Definition of Hypergeometric Function of Matrix Argument

$$_pF^q(a_1 \cdots a_p;b_1 \cdots b_q;X)=\sum_{k=0}^{\infty}\sum_{\kappa} \frac{(a_1)_{\kappa} \cdots (a_p)_{\kappa}}{(b_1)_{\kappa} \cdots (b_q)_{\kappa}}\,\frac{C_{\kappa}(X)}{k!}$$
where the Generalized Hypergeometric Coefficient is Given by

$$(a)_{\kappa}=\prod _{i=1}^m \left(a-\frac{1}{2}(i-1){} \right )_{k_i}$$ , Where the Pochammer Symbol

$$(\alpha)_j=\alpha (\alpha+1) \cdots (\alpha+j-1),\;(\alpha)_0=1$$

Definition of Zonal Polynomial

Let $Y$ be $m \times m$ Symmetric Matrix with Latent Roots(Eigen values) $y_1 \cdots y_m$.
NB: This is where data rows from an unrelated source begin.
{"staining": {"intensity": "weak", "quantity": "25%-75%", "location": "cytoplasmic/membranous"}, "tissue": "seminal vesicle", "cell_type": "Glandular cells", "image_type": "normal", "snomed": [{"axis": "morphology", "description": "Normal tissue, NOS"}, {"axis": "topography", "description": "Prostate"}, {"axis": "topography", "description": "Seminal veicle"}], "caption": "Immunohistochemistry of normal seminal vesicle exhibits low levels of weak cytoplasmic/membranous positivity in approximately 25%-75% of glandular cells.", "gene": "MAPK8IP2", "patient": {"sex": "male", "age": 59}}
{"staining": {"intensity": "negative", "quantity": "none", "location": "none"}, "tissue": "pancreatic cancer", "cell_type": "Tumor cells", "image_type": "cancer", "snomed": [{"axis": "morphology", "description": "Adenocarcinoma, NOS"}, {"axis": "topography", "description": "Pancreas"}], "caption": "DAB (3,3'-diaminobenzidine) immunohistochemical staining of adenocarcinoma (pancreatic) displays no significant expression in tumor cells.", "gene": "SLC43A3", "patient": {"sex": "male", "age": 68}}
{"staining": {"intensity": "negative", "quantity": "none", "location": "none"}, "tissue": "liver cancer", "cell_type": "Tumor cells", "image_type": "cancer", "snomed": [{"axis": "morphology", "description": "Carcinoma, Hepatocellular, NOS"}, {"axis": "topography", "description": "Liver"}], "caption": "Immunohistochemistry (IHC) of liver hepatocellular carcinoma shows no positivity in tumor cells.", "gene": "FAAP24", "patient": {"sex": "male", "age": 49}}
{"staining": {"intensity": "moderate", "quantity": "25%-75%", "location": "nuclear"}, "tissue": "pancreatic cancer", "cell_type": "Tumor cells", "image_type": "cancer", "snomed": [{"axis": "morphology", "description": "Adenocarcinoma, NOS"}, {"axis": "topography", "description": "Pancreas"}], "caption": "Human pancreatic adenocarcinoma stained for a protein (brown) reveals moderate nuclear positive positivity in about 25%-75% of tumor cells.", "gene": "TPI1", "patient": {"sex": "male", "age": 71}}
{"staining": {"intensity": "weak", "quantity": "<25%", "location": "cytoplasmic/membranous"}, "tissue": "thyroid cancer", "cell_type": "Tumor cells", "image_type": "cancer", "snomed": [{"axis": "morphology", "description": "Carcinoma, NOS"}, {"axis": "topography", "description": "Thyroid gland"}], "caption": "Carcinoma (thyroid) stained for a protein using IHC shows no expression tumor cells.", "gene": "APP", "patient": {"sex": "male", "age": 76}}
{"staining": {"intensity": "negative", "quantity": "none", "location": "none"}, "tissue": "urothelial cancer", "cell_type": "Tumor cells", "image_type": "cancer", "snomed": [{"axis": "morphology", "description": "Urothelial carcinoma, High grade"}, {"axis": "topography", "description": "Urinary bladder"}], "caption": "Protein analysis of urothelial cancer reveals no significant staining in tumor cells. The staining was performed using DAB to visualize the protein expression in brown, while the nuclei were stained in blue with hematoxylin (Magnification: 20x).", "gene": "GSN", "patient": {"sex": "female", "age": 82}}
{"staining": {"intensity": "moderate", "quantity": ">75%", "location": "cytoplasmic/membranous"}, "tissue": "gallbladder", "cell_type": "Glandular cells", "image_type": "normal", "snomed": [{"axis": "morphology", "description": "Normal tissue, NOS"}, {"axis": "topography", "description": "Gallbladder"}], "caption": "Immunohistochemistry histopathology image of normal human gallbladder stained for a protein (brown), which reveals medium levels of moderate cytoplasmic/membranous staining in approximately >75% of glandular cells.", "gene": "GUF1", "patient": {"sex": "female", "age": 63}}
Let $$\kappa=\left(k_1 \cdots k_m \right)$$

be the Partition of an Integer $k$ with Partition Size not more than $m$.

The Zonal Polynomial Corresponding to $\kappa$ Denoted by $C_{\kappa}(Y)$ is a Symmetric , Homogeneous Polynomial of Degree $k$ in Latent Roots $y_1 \cdots y_m$ Such that:

$$C_{\kappa}(Y)= d_k\,y_1^{k_1} \cdots y_m^{k_m}+ \text{Terms of Lower Weight}$$ , $d_k$ being a constant

$C_{\kappa}(Y)$ is an Eigen Function of Differential Operator $\Delta_{Y}$ given by:

$$\Delta_Y=\sum_{i=1}^{m}y_i^2 \frac{\partial^2 }{\partial y_i^2}+\sum_{i=1}^m \sum_{j=1,j \neq i}^m \frac{y_i^2}{y_i-y_j}\frac{\partial }{\partial y_i}$$

As $\kappa$ varies over all Partitions of $k$,The Zonal Polynomials have Unit Coefficients in the Expansion of $Tr(Y)^k$ i.e.,

$$Tr(Y)^k= \left(y_1+ \cdots +y_m \right)^k= \sum_{\kappa} C_{\kappa}(Y)$$